NEW YORK, Dec 4 (Reuters) - A single bank sold a large
volume of U.S. oil futures contracts in early afternoon trading
on Wednesday, a person with direct knowledge of the matter said,
pushing prices down more than 1% within minutes and causing
traders to scramble to decipher the reason.
The sale, just hours ahead of an OPEC+ virtual meeting at
which the group is expected to extend supply cuts through the
end of the first quarter, left traders scrambling to make sense
of the rationale for the transaction.
The bank sold 4,000 lots of U.S. West Texas Intermediate
crude oil futures in a single block at $69.21 a barrel
around 1 p.m. EST (1800 GMT), the person said.

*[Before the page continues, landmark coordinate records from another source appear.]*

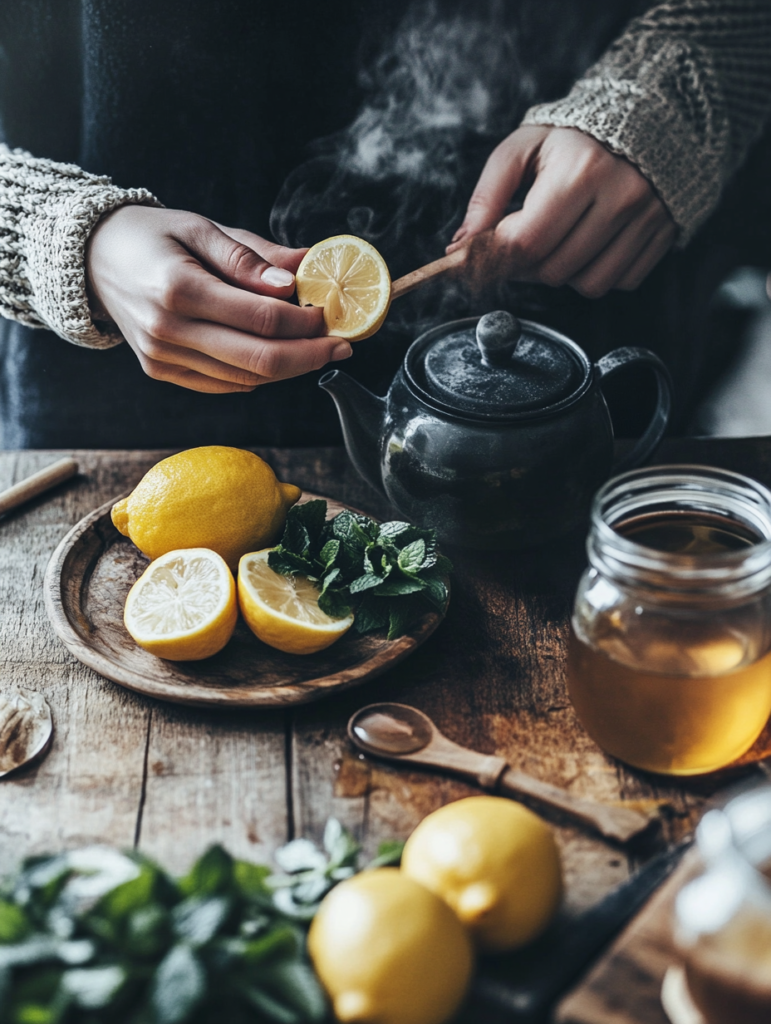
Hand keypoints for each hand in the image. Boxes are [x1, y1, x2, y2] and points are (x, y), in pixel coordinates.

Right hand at [86, 206, 350, 392]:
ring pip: (246, 378)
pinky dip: (258, 374)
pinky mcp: (162, 371)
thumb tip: (300, 276)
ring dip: (289, 367)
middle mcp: (167, 331)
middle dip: (310, 355)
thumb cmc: (152, 237)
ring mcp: (162, 358)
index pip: (262, 320)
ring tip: (316, 348)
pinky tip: (277, 356)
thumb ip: (251, 256)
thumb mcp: (201, 227)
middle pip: (260, 360)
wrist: (93, 260)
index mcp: (178, 289)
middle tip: (342, 345)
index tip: (332, 315)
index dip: (306, 323)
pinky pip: (225, 384)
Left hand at [449, 126, 675, 297]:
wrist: (646, 116)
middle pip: (552, 269)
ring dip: (560, 273)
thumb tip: (461, 247)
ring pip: (586, 284)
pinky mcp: (662, 235)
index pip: (525, 242)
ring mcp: (646, 219)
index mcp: (580, 171)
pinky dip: (595, 273)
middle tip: (517, 244)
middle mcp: (619, 197)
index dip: (494, 259)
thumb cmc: (574, 135)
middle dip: (524, 266)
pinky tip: (587, 245)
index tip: (475, 259)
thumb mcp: (522, 148)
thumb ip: (486, 196)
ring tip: (554, 242)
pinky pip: (618, 282)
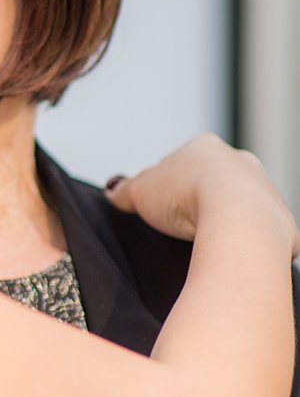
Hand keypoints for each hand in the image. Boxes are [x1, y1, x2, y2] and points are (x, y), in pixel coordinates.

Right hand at [107, 133, 299, 256]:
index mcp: (204, 146)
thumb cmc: (191, 197)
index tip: (159, 203)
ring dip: (224, 219)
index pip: (181, 162)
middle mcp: (240, 162)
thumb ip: (124, 190)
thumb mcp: (138, 191)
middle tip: (181, 220)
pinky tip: (230, 250)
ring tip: (204, 238)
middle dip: (198, 199)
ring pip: (240, 205)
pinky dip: (246, 240)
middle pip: (213, 181)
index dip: (166, 184)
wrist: (236, 219)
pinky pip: (261, 231)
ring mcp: (265, 190)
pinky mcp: (281, 220)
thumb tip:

The buyer then
sold the contracts immediately afterwards, putting pressure on
prices, they added.
A spokesperson for CME Group ( CME ), owner and operator of
the New York Mercantile Exchange on which WTI futures are
traded, confirmed that an outright block of that size traded.
They declined to disclose the identity of the parties involved.
WTI futures for January delivery fell from $69.42 a barrel
at 12:59 p.m. to $68.76 a barrel by 1:00 p.m.
WTI futures settled at $68.54 per barrel, down $1.40, or 2%.
A lot of WTI futures equates to 1,000 barrels of oil,
putting the value of the 4,000-lot trade north of $270 million.
The average volume for the front-month WTI contract on the
New York Mercantile Exchange since Sept. 4 has been around 200
lots per minute, according to data from financial firm LSEG.
"Everyone's trying to figure this out," Mizuho analyst
Robert Yawger said when asked about the sharp sell-off. "I have
not seen any headlines that would explain it."